▸ Directions: In full and unchanged, set down the entries that follow, with no images.

▸ Material shown:
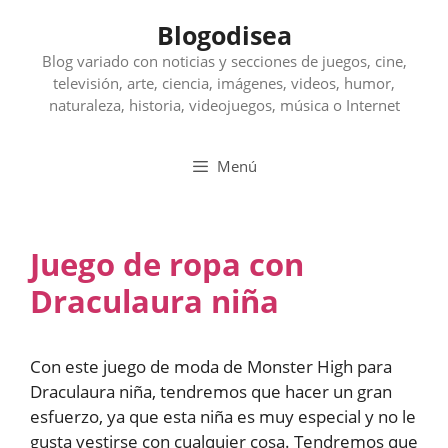
Saltar
Blogodisea
al
contenido
Blog variado con noticias y secciones de juegos, cine,
televisión, arte, ciencia, imágenes, videos, humor,
naturaleza, historia, videojuegos, música o Internet
Menú
Juego de ropa con
Draculaura niña
Con este juego de moda de Monster High para
Draculaura niña, tendremos que hacer un gran
esfuerzo, ya que esta niña es muy especial y no le
gusta vestirse con cualquier cosa. Tendremos que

▸ Answer below:
Saltar
Blogodisea
al
contenido
Blog variado con noticias y secciones de juegos, cine,
televisión, arte, ciencia, imágenes, videos, humor,
naturaleza, historia, videojuegos, música o Internet
Menú
Juego de ropa con
Draculaura niña
Con este juego de moda de Monster High para
Draculaura niña, tendremos que hacer un gran
esfuerzo, ya que esta niña es muy especial y no le
gusta vestirse con cualquier cosa. Tendremos que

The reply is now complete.